EU, Russia and Iran: resumption of nuclear talks
EU delegates are optimistic

Iranian and Russian diplomats were optimistic when Iran and the world powers held their first talks in five months on Monday in an attempt to save the 2015 nuclear deal, despite Tehran's public stance, which Westerns believe Forces wouldn't work.
According to diplomats, time is running out for a revival of the deal, which then-US President Donald Trump terminated in 2018, angered Iran and dismayed the other powers involved - Britain, China, France, Germany and Russia.
The European Union, Iran and Russia delegates were optimistic after the new round began with a meeting of the remaining parties excluding the United States, which Iran has refused to meet in person.
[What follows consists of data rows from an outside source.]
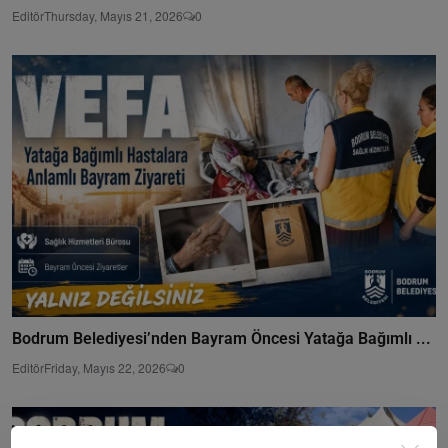
Editör
Thursday, Mayıs 21, 2026
0
Bodrum Belediyesi’nden Bayram Öncesi Yatağa Bağımlı ...
Editör
Friday, Mayıs 22, 2026
0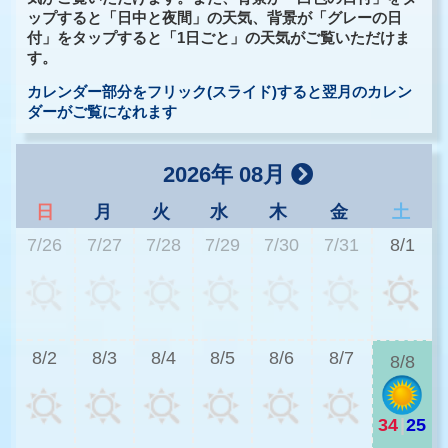
ップすると「日中と夜間」の天気、背景が「グレーの日
付」をタップすると「1日ごと」の天気がご覧いただけま
す。
カレンダー部分をフリック(スライド)すると翌月のカレン
ダーがご覧になれます
2026年 08月
日
月
火
水
木
金
土
7/26
7/27
7/28
7/29
7/30
7/31
8/1
2
8/2
8/3
8/4
8/5
8/6
8/7
8/8
34
|
25
2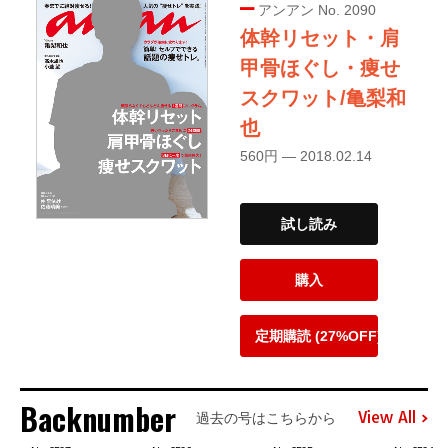
アンアン No. 2090
体幹リセット・肩
甲骨ほぐし・痩せ
スクワット/亀梨和
也
560円 — 2018.02.14
試し読み
購入
定期購読 (27%OFF)
Backnumber
View All
過去の号はこちらから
"Enrique Mora, the EU official who chairs the talks, said after the meeting - the seventh round of talks to revive the deal that Iran signed its controversial uranium enrichment program in return for lifting US, EU and US economic sanctions United Nations restricted -: "I have an extremely positive feeling about what I saw today.
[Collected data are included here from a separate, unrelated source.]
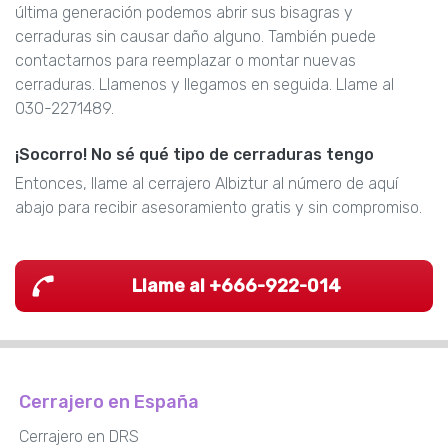
última generación podemos abrir sus bisagras y
cerraduras sin causar daño alguno. También puede
contactarnos para reemplazar o montar nuevas
cerraduras. Llamenos y llegamos en seguida. Llame al
030-2271489.
¡Socorro! No sé qué tipo de cerraduras tengo
Entonces, llame al cerrajero Albiztur al número de aquí
abajo para recibir asesoramiento gratis y sin compromiso.
Llame al +666-922-014
Cerrajero en España
Cerrajero en DRS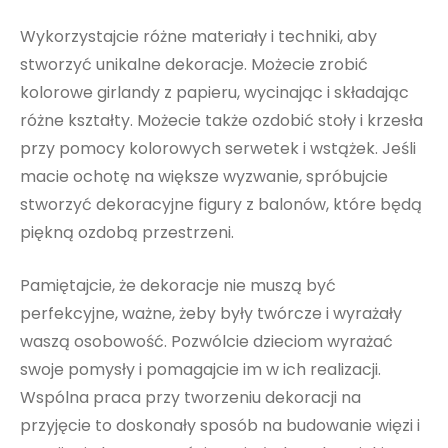
Wykorzystajcie różne materiały i techniki, aby
stworzyć unikalne dekoracje. Możecie zrobić
kolorowe girlandy z papieru, wycinając i składając
różne kształty. Możecie także ozdobić stoły i krzesła
przy pomocy kolorowych serwetek i wstążek. Jeśli
macie ochotę na większe wyzwanie, spróbujcie
stworzyć dekoracyjne figury z balonów, które będą
piękną ozdobą przestrzeni.
Pamiętajcie, że dekoracje nie muszą być
perfekcyjne, ważne, żeby były twórcze i wyrażały
waszą osobowość. Pozwólcie dzieciom wyrażać
swoje pomysły i pomagajcie im w ich realizacji.
Wspólna praca przy tworzeniu dekoracji na
przyjęcie to doskonały sposób na budowanie więzi i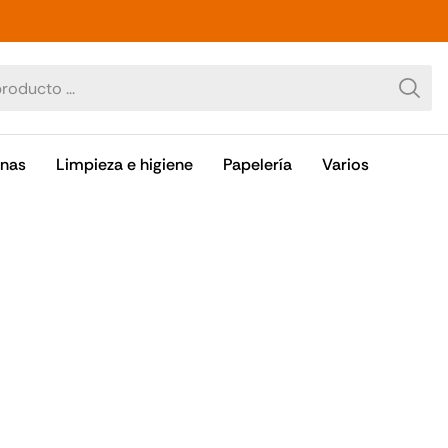
OR PRECIO SIEMPRE
inas
Limpieza e higiene
Papelería
Varios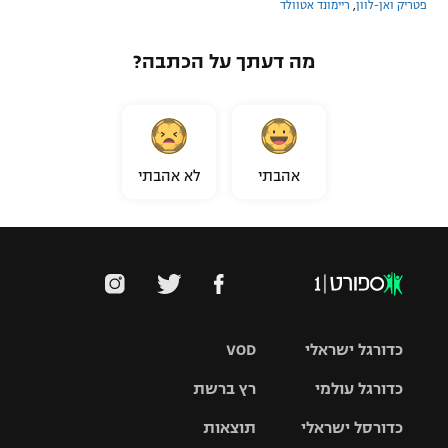
פטריק ואן-לוון
,
ריימונד אטוולד
מה דעתך על הכתבה?
אהבתי
לא אהבתי
כדורגל ישראלי
VOD
כדורגל עולמי
רץ ברשת
ליגת העל
כדורסל ישראלי
תוצאות
ליגת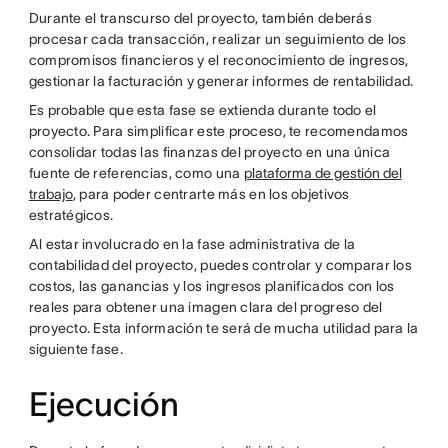
Durante el transcurso del proyecto, también deberás
procesar cada transacción, realizar un seguimiento de los
compromisos financieros y el reconocimiento de ingresos,
gestionar la facturación y generar informes de rentabilidad.
Es probable que esta fase se extienda durante todo el
proyecto. Para simplificar este proceso, te recomendamos
consolidar todas las finanzas del proyecto en una única
fuente de referencias, como una
plataforma de gestión del
trabajo
, para poder centrarte más en los objetivos
estratégicos.
Al estar involucrado en la fase administrativa de la
contabilidad del proyecto, puedes controlar y comparar los
costos, las ganancias y los ingresos planificados con los
reales para obtener una imagen clara del progreso del
proyecto. Esta información te será de mucha utilidad para la
siguiente fase.
Ejecución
Mora told reporters that the new Iranian delegation had stuck with its call for all sanctions to be lifted. But he also indicated that Tehran had not flatly rejected the results of the previous six rounds of talks, which took place between April and June.
"They have accepted that the work done in the first six rounds is a good basis for our future work," he said. "We will of course include the new political sensibilities of the new Iranian government.
The Russian envoy during the talks, Mikhail Ulyanov, said on Twitter (NYSE: TWTR) that they had "got off to a good start". When asked if he was optimistic, Iranian chief negotiator Ali Bagheri Kani told reporters: "Yes, I am."
However, it was not clear whether Iran had agreed to resume talks where they left off in June - as requested by Western powers - or whether the optimism was justified.
One European diplomat adopted a pessimistic tone, saying that the Iranians held their positions and sometimes tightened them, which was not encouraging.
The diplomat said things would become clearer with detailed talks on sanctions on Tuesday and nuclear issues on Wednesday.
The Vienna meeting ended a hiatus sparked by the June election of Ebrahim Raisi, an anti-Western hardliner. The talks are indirect negotiations between Tehran and Washington, with other officials commuting between the two countries.
The negotiating team in Tehran has made demands which, in the opinion of Western diplomats, are viewed by American and European diplomats as unrealistic.
Iran has taken an uncompromising position by calling for the lifting of all sanctions imposed by the US and the European Union since 2017, including those unrelated to its nuclear program, in a verifiable process.
Bagheri Kani also said Washington and its Western allies should guarantee that no new sanctions would be imposed in the future.
"All participants in the meeting accepted Iran's request that the situation of the illegal and unjust US sanctions should be clarified first and then (we) discuss and decide on other issues," he told reporters.
There was no immediate comment from the great powers on Bagheri Kani's remarks on the order of the subjects.
During a telephone conversation, French President Emmanuel Macron urged Iranian President Raisi to make a constructive contribution "to facilitate a quick return to the agreement and meet Iran's obligations to the United Nations nuclear regulatory agency, according to Macron's office.
Iran's conflicts with the International Atomic Energy Agency, which oversees its nuclear program, have deepened.
While Iran has pushed ahead with its uranium enrichment process, the agency's inspectors claim they have been treated roughly and denied access to install surveillance cameras in a location it deems essential to the revitalization of the deal.
Since Trump got the United States out of the deal, Iran has violated many of its restrictions designed to increase the time it would take to produce enough fissile material for an atomic bomb. Iran says it only wants to enrich uranium for civil purposes.